Between the old Chinese mandarin and the young Scotchman a sincere friendship had grown—and almost inevitably, for they had so much in common, and so much mutual respect. Each was honest, manly, and a gentleman. Each had self-control, generosity, deliberation, taste and a glowing soul. Three years of daily intercourse, and something of intimacy, had destroyed completely such slight remaining prejudice as either had had against the other’s race when they met at Pekin.
Wu the grandfather was never long or far from the side of Wu the grandson. James Muir had taught one Wu almost as much (though not as systematically) as he had taught the other. And they had taught him more than he had taught them: the child unconsciously, the mandarin with conscious glee. All three had been eager to learn, the men more eager than the boy; and the teacher who is at home always has a wide and deep advantage over the teacher who is abroad. Background, environment, each smallest detail and petty reiteration of daily life, aid the teacher who instructs in his own country, but impede and thwart the teacher who instructs aliens in theirs.
Chinese families who live in some state usually eat in the great hall—the k’o-tang, or guest-hall—of their house, as far as they have any usual eating place. But more often than not when in residence here the Wus “dined” (of course, they used for it no such term: it was, as were all their meals, just “rice”) in the chamber in which the two men and the child now sat. This house had more than one great hall, and several rooms larger than this, though it was far from small.
It was a passionate room. It throbbed with color, with perfume, with flowers, with quaint picked music and with a dozen glows and warmths of wealth.

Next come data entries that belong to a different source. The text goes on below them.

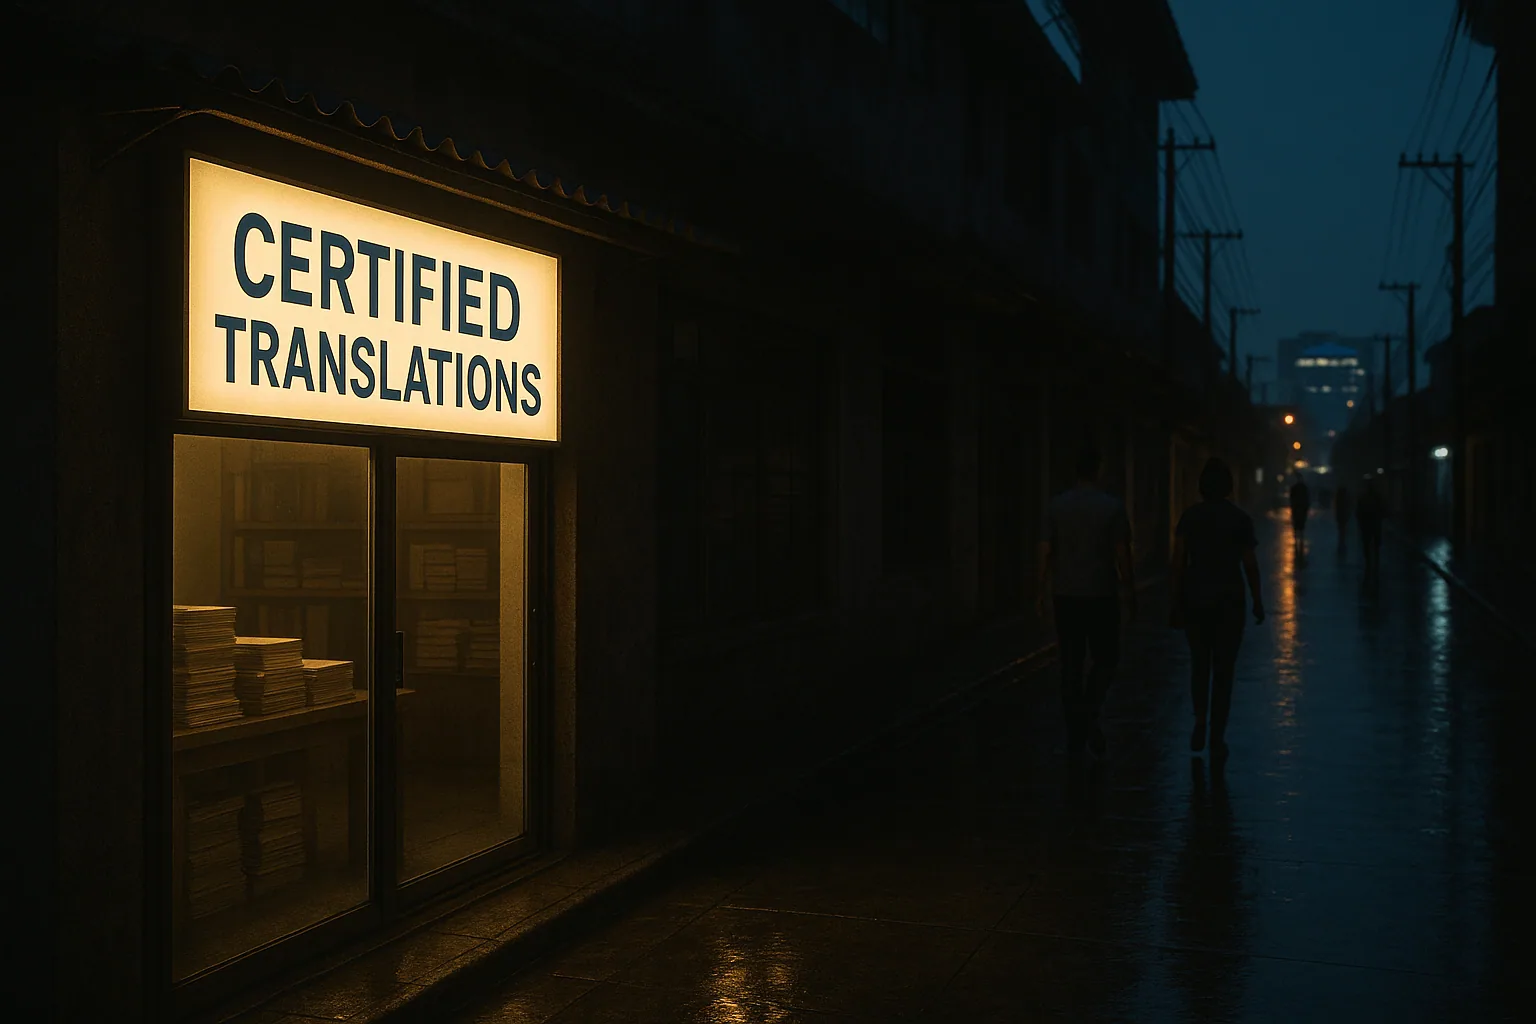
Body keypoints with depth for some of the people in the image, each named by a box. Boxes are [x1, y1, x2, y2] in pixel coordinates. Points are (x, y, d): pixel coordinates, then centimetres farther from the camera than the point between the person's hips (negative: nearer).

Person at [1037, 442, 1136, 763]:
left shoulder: (1057, 505, 0)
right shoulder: (1112, 506, -7)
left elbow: (1046, 552, 1)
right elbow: (1122, 553, -7)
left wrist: (1043, 591, 9)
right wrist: (1129, 591, 3)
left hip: (1065, 595, 3)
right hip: (1101, 595, -3)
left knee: (1071, 662, 9)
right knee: (1105, 659, 10)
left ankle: (1074, 731, 12)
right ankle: (1088, 713, -12)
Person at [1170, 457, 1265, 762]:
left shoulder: (1189, 516, -2)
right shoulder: (1240, 519, -5)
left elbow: (1179, 561, -5)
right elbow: (1249, 564, -4)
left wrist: (1176, 602, 0)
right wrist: (1257, 600, 8)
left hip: (1194, 599, 1)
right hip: (1229, 600, -1)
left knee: (1199, 663, 19)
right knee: (1223, 668, 7)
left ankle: (1200, 719, 2)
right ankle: (1217, 737, 8)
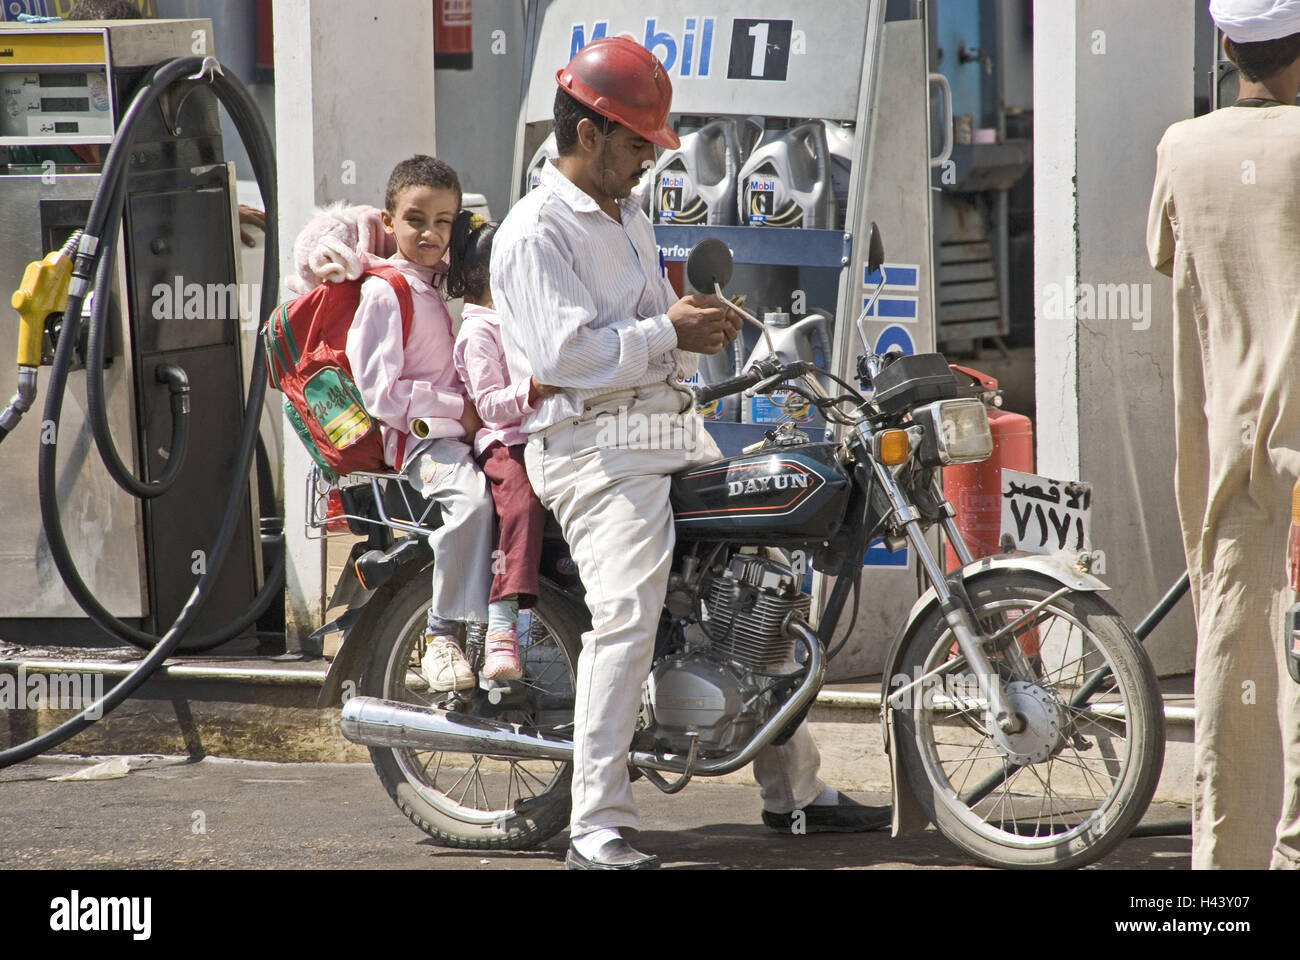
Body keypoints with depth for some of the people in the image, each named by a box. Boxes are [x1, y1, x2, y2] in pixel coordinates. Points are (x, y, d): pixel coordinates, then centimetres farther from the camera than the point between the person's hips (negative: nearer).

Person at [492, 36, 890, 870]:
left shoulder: (631, 221, 21)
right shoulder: (537, 232, -9)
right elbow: (566, 352, -20)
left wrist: (701, 328, 12)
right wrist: (668, 333, -15)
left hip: (674, 430, 10)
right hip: (596, 443, -10)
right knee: (627, 613, -24)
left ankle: (793, 790, 23)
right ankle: (598, 830, -26)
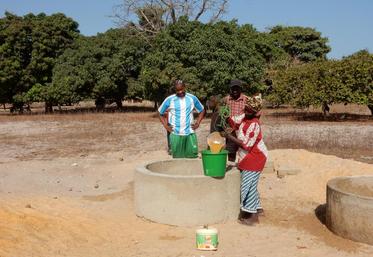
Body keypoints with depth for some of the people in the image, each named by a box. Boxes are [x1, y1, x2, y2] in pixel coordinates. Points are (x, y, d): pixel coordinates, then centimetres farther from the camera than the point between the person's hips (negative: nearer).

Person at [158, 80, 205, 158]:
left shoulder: (192, 98, 4)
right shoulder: (169, 100, -1)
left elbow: (202, 111, 18)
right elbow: (160, 113, 11)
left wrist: (197, 123, 5)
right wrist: (165, 125, 1)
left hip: (190, 133, 1)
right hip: (175, 134, -1)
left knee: (193, 156, -2)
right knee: (177, 157, 0)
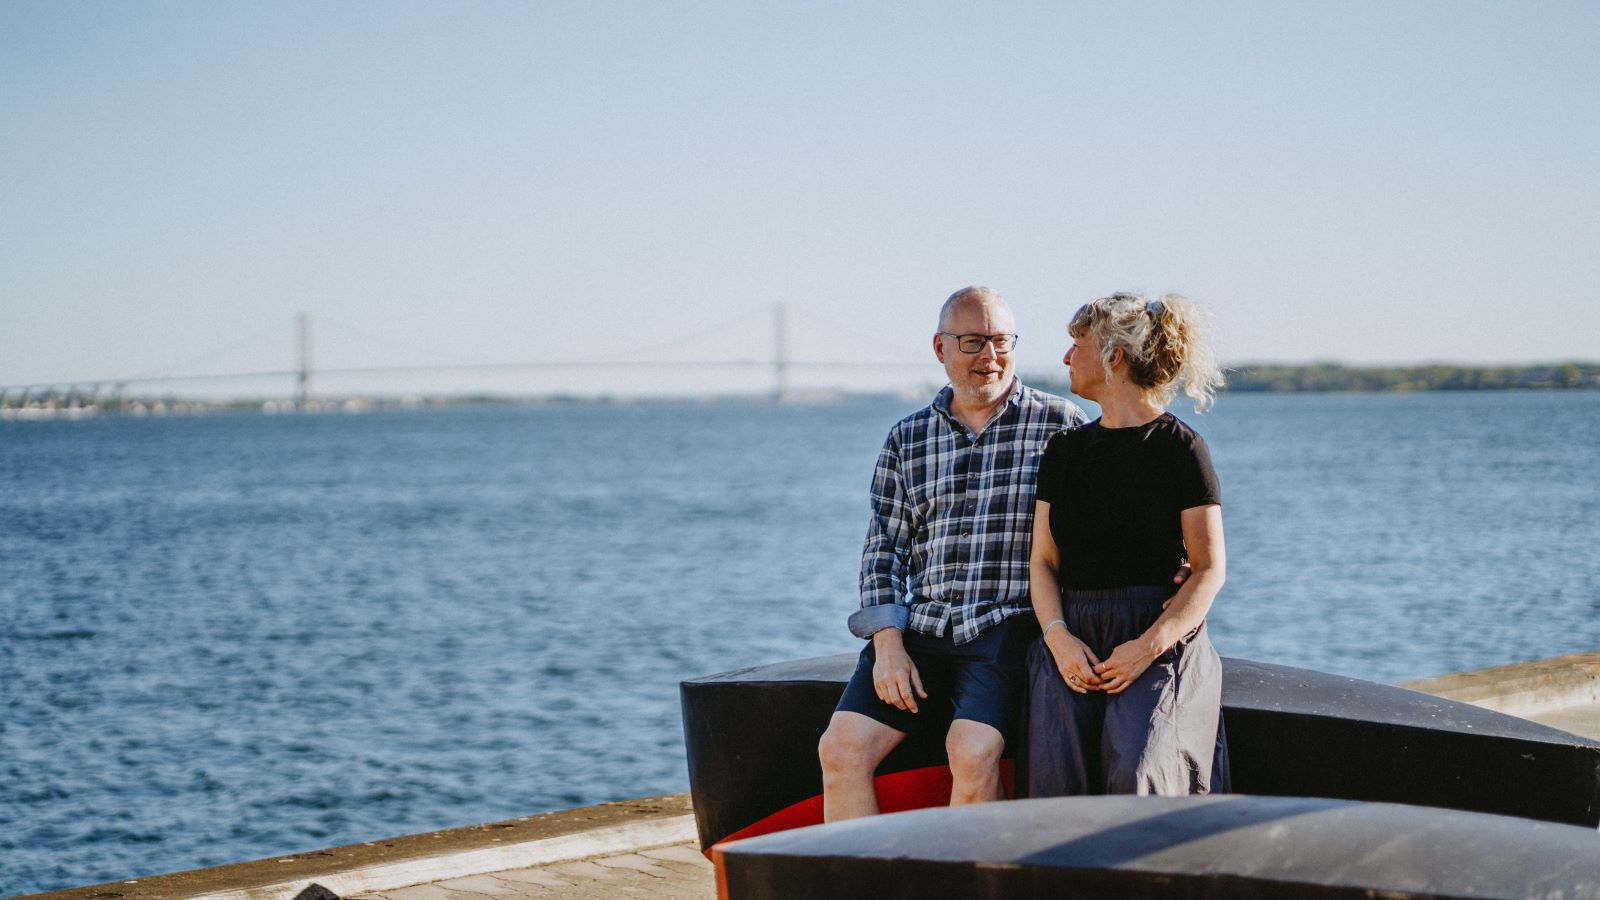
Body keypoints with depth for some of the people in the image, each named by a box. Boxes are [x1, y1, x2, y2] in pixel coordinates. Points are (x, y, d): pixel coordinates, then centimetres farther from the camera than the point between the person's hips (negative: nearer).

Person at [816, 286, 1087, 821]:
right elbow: (884, 549, 13)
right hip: (919, 629, 4)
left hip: (1009, 623, -4)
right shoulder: (907, 439, 15)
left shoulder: (1062, 425, 5)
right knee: (842, 748, -14)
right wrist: (888, 647, 0)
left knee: (973, 753, -27)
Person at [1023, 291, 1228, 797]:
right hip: (1073, 638, 4)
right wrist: (1058, 637, -6)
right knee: (1054, 780, -19)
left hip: (1161, 641, -4)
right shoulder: (1065, 450, 17)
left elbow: (1210, 569, -1)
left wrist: (1149, 646, -14)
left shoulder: (1178, 447, 1)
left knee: (1134, 773, -28)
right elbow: (1043, 562, 13)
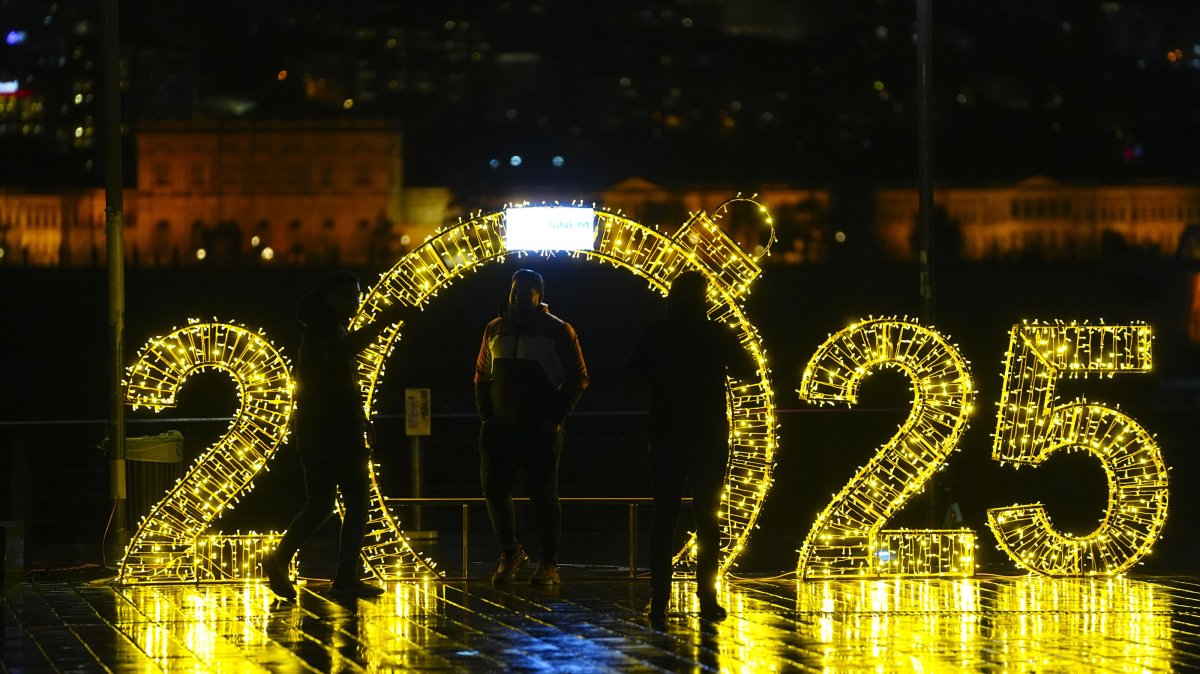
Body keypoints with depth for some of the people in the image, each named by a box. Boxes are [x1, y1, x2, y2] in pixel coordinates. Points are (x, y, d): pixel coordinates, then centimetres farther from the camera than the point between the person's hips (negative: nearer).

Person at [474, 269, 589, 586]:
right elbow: (481, 377, 18)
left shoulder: (559, 331, -2)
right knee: (494, 491, 1)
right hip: (500, 428, 4)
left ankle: (549, 564, 5)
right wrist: (486, 414, 6)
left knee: (544, 494, -2)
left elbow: (578, 379, -2)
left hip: (541, 429, -4)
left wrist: (556, 417, -10)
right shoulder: (495, 330, 11)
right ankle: (509, 552, 21)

High towards the red and sea-green lacquered roof, carved and scrolled with silver and blue, a balcony of pungent sandal-wood jutted from the wall. The floor of the balcony was solid, and from it hung three splendid but delicate lamps, filled with burning attar. The railing of the balcony was carved with dragons, gods, bamboos and lotus flowers, and within the railing sat three sing-song girls. They were silent and motionless until, at a gesture of the master’s hand, the eunuch, who was their choirmaster and their guardian, spoke a syllable, and then they began a soft chant to the tinkling accompaniment of their instruments. One played an ivory lute, one a lacquered flute, the third cymbals and bells; and the eunuch drew a deeper, more throbbing note from his chin or student’s lute—five feet long, with seven strings of silk, its office to soothe man’s soul and drive all evil from his heart. In the corner farthest from the table squatted, on the mosaic floor, a life-size figure of the belly-god. He wore many very valuable rings, an unctuous smirk, a wreath—about his shoulders—of fresh flowers, and very little else. He was fleshed of priceless majolica, but his figure would have been the despair of the most ingenious corset shop in Paris; his abdomen protruded several feet in front of his knees; his was a masterly embonpoint of glut.
There must have been a hundred big joss-sticks burning in the room—not the poor, slight things sold in Europe, but Chinese incense at its best and most pungent.
The mandarin used chop-sticks. The boy and his tutor ate with silver forks.
The food was delicious, and Muir ate heartily. But the child and the old man ate little. Both were sick at heart. Five of the mandarin’s concubines brought in fruit and sweetmeats. The boy took a glacé persimmon, and smiled at the woman. He knew them all by name (there were a score or more in the “fragrant apartments”), and he liked most of them and often played with them. The mandarin paid no heed to them whatever. Such of their names as he had once known he had quite forgotten. The old celibate lived for China and for his grandson. But he kept his Chinese state in China, and always would. And his women were well clad, well fed, well treated and reasonably happy. And if one of them died she was replaced, and so was one that took the smallpox and was disfigured. But one was rarely scolded, and never was one beaten. Wu Ching Yu rarely remembered their existence. When he did it bored him. But they were part of his retinue, and it no more occurs to an important Chinese to discard his retinue than it does to a portly and decent Scot to discard his kilt in broad daylight on Princes Street. The one discard would be as indecent as the other. Manners make men everywhere, and they have no small share in making manhood, in China as in Edinburgh. They differ in different districts, but, after all, their difference is but of thinskin depth. It is their observance that matters: it is vital.
A great snake waddled in and came across the floor—a fat, over-fed, hideous thing. Muir knew the creature well, and that it was perfectly tame and harmless, but, for all that, he tucked his feet between the rungs of his chair. Little Wu flung sweetmeats and bits of sugared fat pork to the monster, and presently it waddled off again, crawling fatly, and curled up at the feet of the belly-god, and went to sleep with its sleek, slimy, wrinkled head under the lea of the god’s wide paunch.